I don't bother using the scheduler for the 10 minutes wait.
I've written a feature for my library Rubikon that displays a throbber (a spinning — as you may have seen in other console apps) as long as some other code is running.
To test this feature I capture the output of the throbber in a StringIO and compare it with the expected value. As the throbber is only displayed as long as the other code is running the content of the IO gets longer when the code runs longer. In my tests I do a simple sleep 1 and should have a constant 1 second delay. This works most of the time, but sometimes (apparently due to external factors like heavy load on the CPU) it fails, because the code doesn't run for 1 second, but for a bit more, so that the throbber prints a few additional characters.
My question is: Is there any possibility to test such time critical features in Ruby?
From your github repository, I found this test for the Throbber class:
should 'work correctly' do
ostream = StringIO.new
thread = Thread.new { sleep 1 }
throbber = Throbber.new(ostream, thread)
thread.join
throbber.join
assert_equal " \b-\b\\\b|\b/\b", ostream.string
end
I'll assume that a throbber iterates over ['-', '\', '|', '/'], backspacing before each write, once per second. Consider the following test:
should 'work correctly' do
ostream = StringIO.new
started_at = Time.now
ended_at = nil
thread = Thread.new { sleep 1; ended_at = Time.now }
throbber = Throbber.new(ostream, thread)
thread.join
throbber.join
duration = ended_at - started_at
iterated_chars = " -\\|/"
expected = ""
if duration >= 1
# After n seconds we should have n copies of " -\\|/", excluding \b for now
expected << iterated_chars * duration.to_i
end
# Next append the characters we'd get from working for fractions of a second:
remainder = duration - duration.to_i
expected << iterated_chars[0..((iterated_chars.length*remainder).to_i)] if remainder > 0.0
expected = expected.split('').join("\b") + "\b"

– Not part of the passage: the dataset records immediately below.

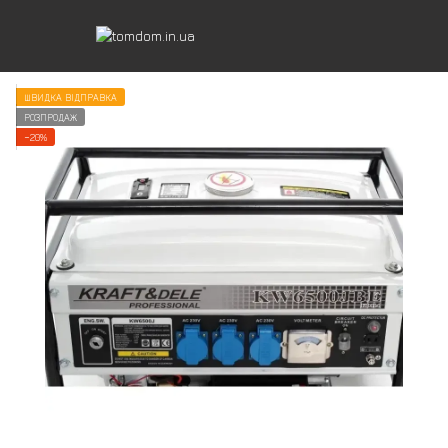
ШВИДКА ВІДПРАВКА
РОЗПРОДАЖ
−20%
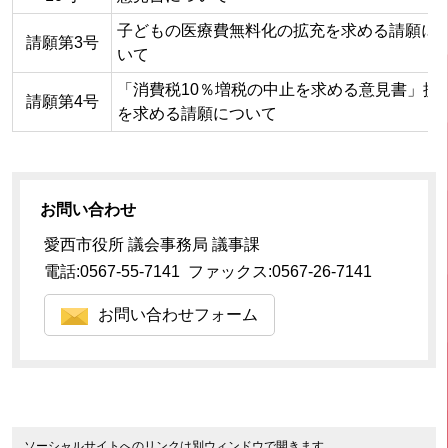
子どもの医療費無料化の拡充を求める請願に
請願第3号
いて
「消費税10％増税の中止を求める意見書」提
請願第4号
を求める請願について
お問い合わせ
愛西市役所 議会事務局 議事課
電話:0567-55-7141 ファックス:0567-26-7141
お問い合わせフォーム
ソーシャルサイトへのリンクは別ウィンドウで開きます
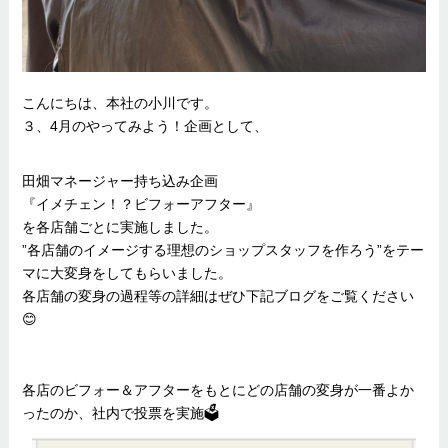
こんにちは、本社の小川です。
３、4月のやってみよう！企画として、
田畑マネージャー持ち込み企画
『イメチェン！？ビフォーアフター』
を各店舗ごとに実施しました。
”各店舗のイメージする理想のショップスタッフを作ろう”をテー
マに大変身をしてもらいました。
各店舗の変身の過程等の詳細はぜひ下記ブログをご覧ください
😊
各店のビフォー＆アフターをもとにどの店舗の変身が一番よか
ったのか、社内で投票を実施🗳️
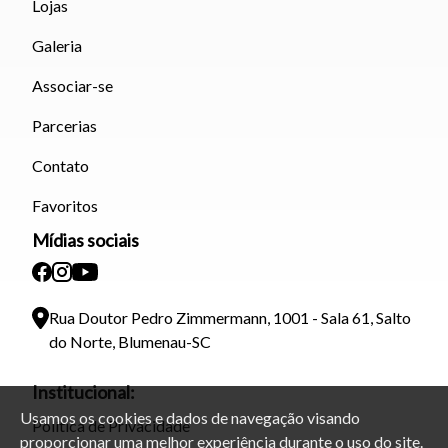
Lojas
Galeria
Associar-se
Parcerias
Contato
Favoritos
Mídias sociais
Rua Doutor Pedro Zimmermann, 1001 - Sala 61, Salto
do Norte, Blumenau-SC
Institucional:
Usamos os cookies e dados de navegação visando
Política de Privacidade
proporcionar uma melhor experiência durante o uso do site.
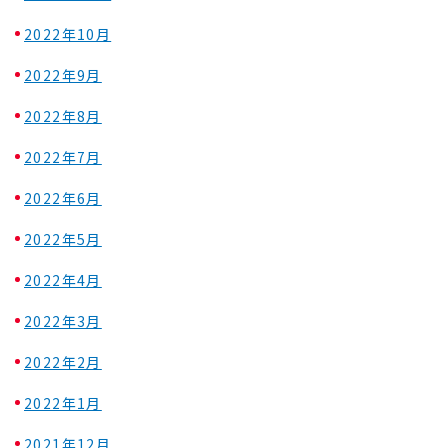
2022年10月
2022年9月
2022年8月
2022年7月
2022年6月
2022年5月
2022年4月
2022年3月
2022年2月
2022年1月
2021年12月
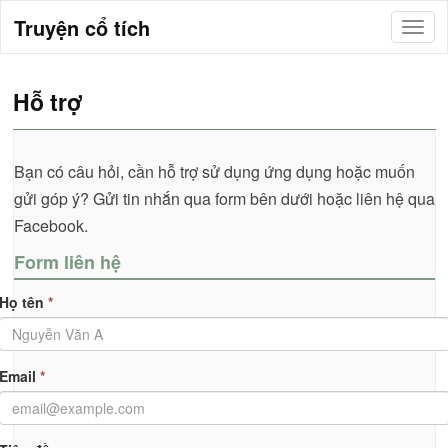
Truyện cổ tích
Hỗ trợ
Bạn có câu hỏi, cần hỗ trợ sử dụng ứng dụng hoặc muốn
gửi góp ý? Gửi tin nhắn qua form bên dưới hoặc liên hệ qua
Facebook.
Form liên hệ
Họ tên
*
Email
*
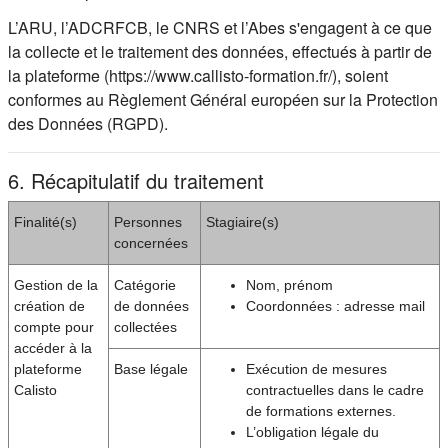
L’ARU, l’ADCRFCB, le CNRS et l’Abes s'engagent à ce que
la collecte et le traitement des données, effectués à partir de
la plateforme (https://www.callisto-formation.fr/), soient
conformes au Règlement Général européen sur la Protection
des Données (RGPD).
6. Récapitulatif du traitement
Finalité(s)
Personnes
Stagiaire(s)
concernées
Gestion de la
Catégorie
Nom, prénom
création de
de données
Coordonnées : adresse mail
compte pour
collectées
accéder à la
plateforme
Base légale
Exécution de mesures
Calisto
contractuelles dans le cadre
de formations externes.
L’obligation légale du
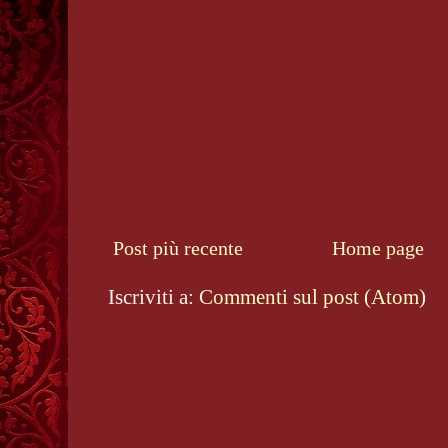
Post più recente
Home page
Iscriviti a:
Commenti sul post (Atom)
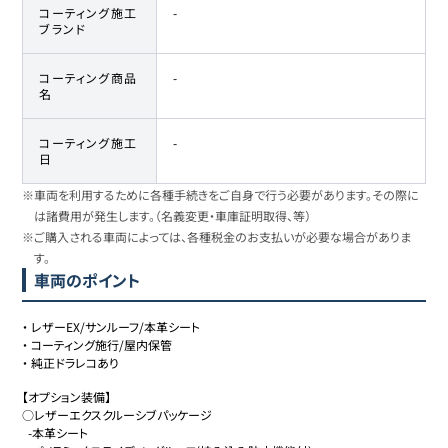
コーティング施工
-
ブランド
コーティング商品
-
名
コーティング施工
-
日
※車両を利用するために各種手続きをご自身で行う必要があります。その際に
は諸費用が発生します。（名義変更・車庫証明取得、等）
※ご購入される車両によっては、各種税金のお支払いが必要な場合がありま
す。
車両のポイント
・
レザーEX/サンルーフ/本革シート
・
コーティング施行/屋内保管
・
純正ドラレコあり
【オプション装備】

○レザーエクスクルーシブパッケージ

  -本革シート
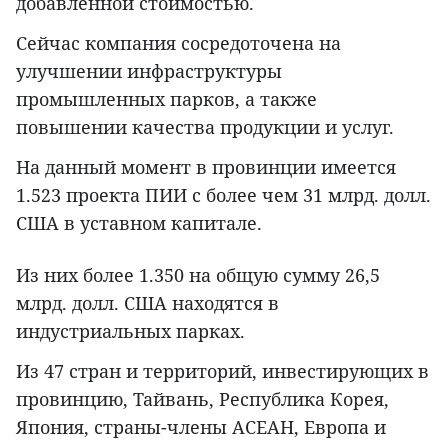
добавленной стоимостью.
Сейчас компания сосредоточена на
улучшении инфраструктуры
промышленных парков, а также
повышении качества продукции и услуг.
На данный момент в провинции имеется
1.523 проекта ПИИ с более чем 31 млрд. долл.
США в уставном капитале.
Из них более 1.350 на общую сумму 26,5
млрд. долл. США находятся в
индустриальных парках.
Из 47 стран и территорий, инвестирующих в
провинцию, Тайвань, Республика Корея,
Япония, страны-члены АСЕАН, Европа и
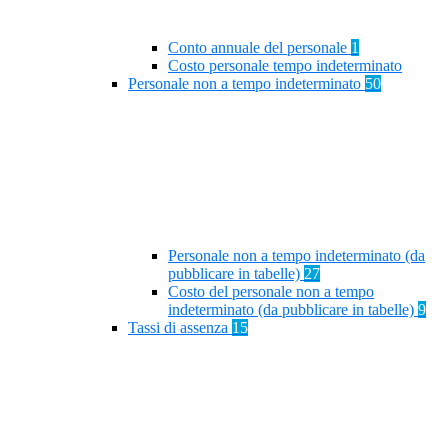
Conto annuale del personale
1
Costo personale tempo indeterminato
Personale non a tempo indeterminato
50
Personale non a tempo indeterminato (da
pubblicare in tabelle)
27
Costo del personale non a tempo
indeterminato (da pubblicare in tabelle)
9
Tassi di assenza
15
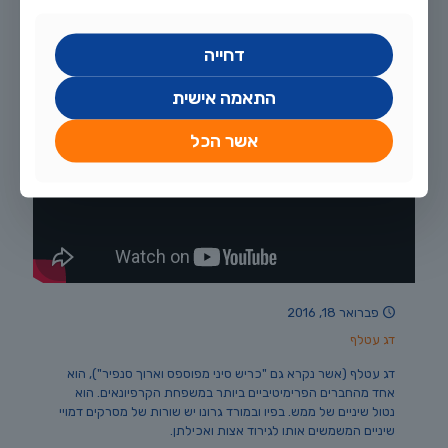
51
לקריאה נוספת
דחייה
התאמה אישית
אשר הכל
פברואר 18, 2016
דג עטלף
דג עטלף (אשר נקרא גם "כריש סיני מפוספס וארוך סנפיר"), הוא
אחד מהחברים הפרימיטיביים ביותר במשפחת הקרפיונאים. הוא
נטול שיניים של ממש. בפיו ובמורד גרונו יש שורות של מסרקים דמויי
שיניים המשמשים אותו לגירוד אצות ואכילתן.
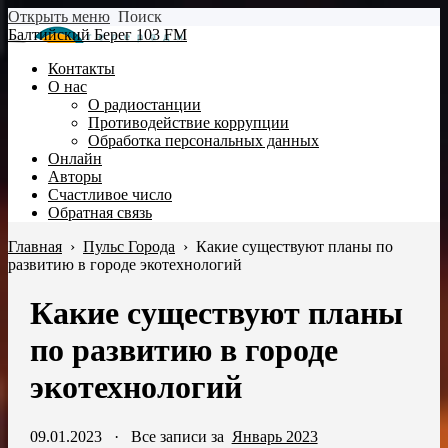
Открыть меню
Поиск
Балтийский Берег 103 FM
Контакты
О нас
О радиостанции
Противодействие коррупции
Обработка персональных данных
Онлайн
Авторы
Счастливое число
Обратная связь
Главная
›
Пульс Города
›
Какие существуют планы по
развитию в городе экотехнологий
Какие существуют планы
по развитию в городе
экотехнологий
09.01.2023
·
Все записи за
Январь 2023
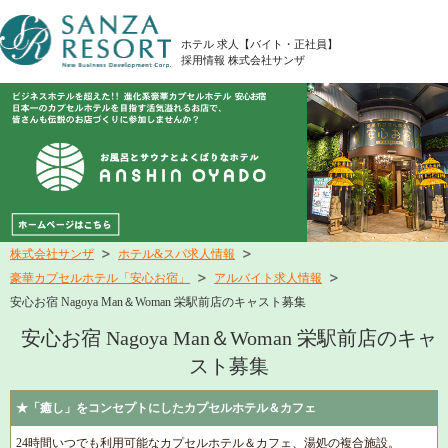
ホテル 求人【バイト・正社員】
採用情報 株式会社サンザ
株式会社サンザ
ホテル&スパ求人情報
豪華カプセルホテル「安心お宿」
アルバイト求人情報
安心お宿 Nagoya Man＆Woman 栄駅前店のキャスト募集
安心お宿 Nagoya Man＆Woman 栄駅前店のキャ
スト募集
★「癒し」をコンセプトにしたカプセルホテル＆カフェ
24時間いつでも利用可能なカプセルホテル＆カフェ、湯処の複合施設。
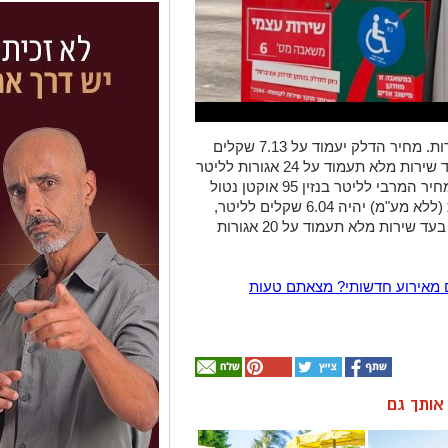
הלילה בחצות ירדו מחירי הדלק ב- 18 אגורות. מחיר הדלק יעמוד על 7.13 שקלים
תוספת בעד שירות מלא תעמוד על 24 אגורות לליטר
(כולל מע"מ), ללא שינוי מהעדכון קודם. המחיר המרבי לליטר בנזין 95 אוקטן נטול
עופרת לצרכן בתחנה בשירות עצמי באילת (ללא מע"מ) יהיה 6.04 שקלים לליטר,
ירידה של 16 אגורות מעדכון קודם. תוספת בעד שירות מלא תעמוד על 20 אגורות
 מאירוע חדשותי? מצאתם טעות
ן אותך גם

assert_equal expected, ostream.string
end
The last assignment of expected is a bit unpleasant, but I made the assumption that the throbber would write character/backspace pairs atomically. If this is not true, you should be able to insert the \b escape sequence into the iterated_chars string and remove the last assignment entirely.
This question is similar (I think, altough I'm not completely sure) to this one:
Only real time operating system can
give you such precision. You can
assume Thread.Sleep has a precision of
about 20 ms so you could, in theory
sleep until the desired time - the
actual time is about 20 ms and THEN
spin for 20 ms but you'll have to
waste those 20 ms. And even that
doesn't guarantee that you'll get real
time results, the scheduler might just
take your thread out just when it was
about to execute the RELEVANT part
(just after spinning)
The problem is not rubby (possibly, I'm no expert in ruby), the problem is the real time capabilities of your operating system.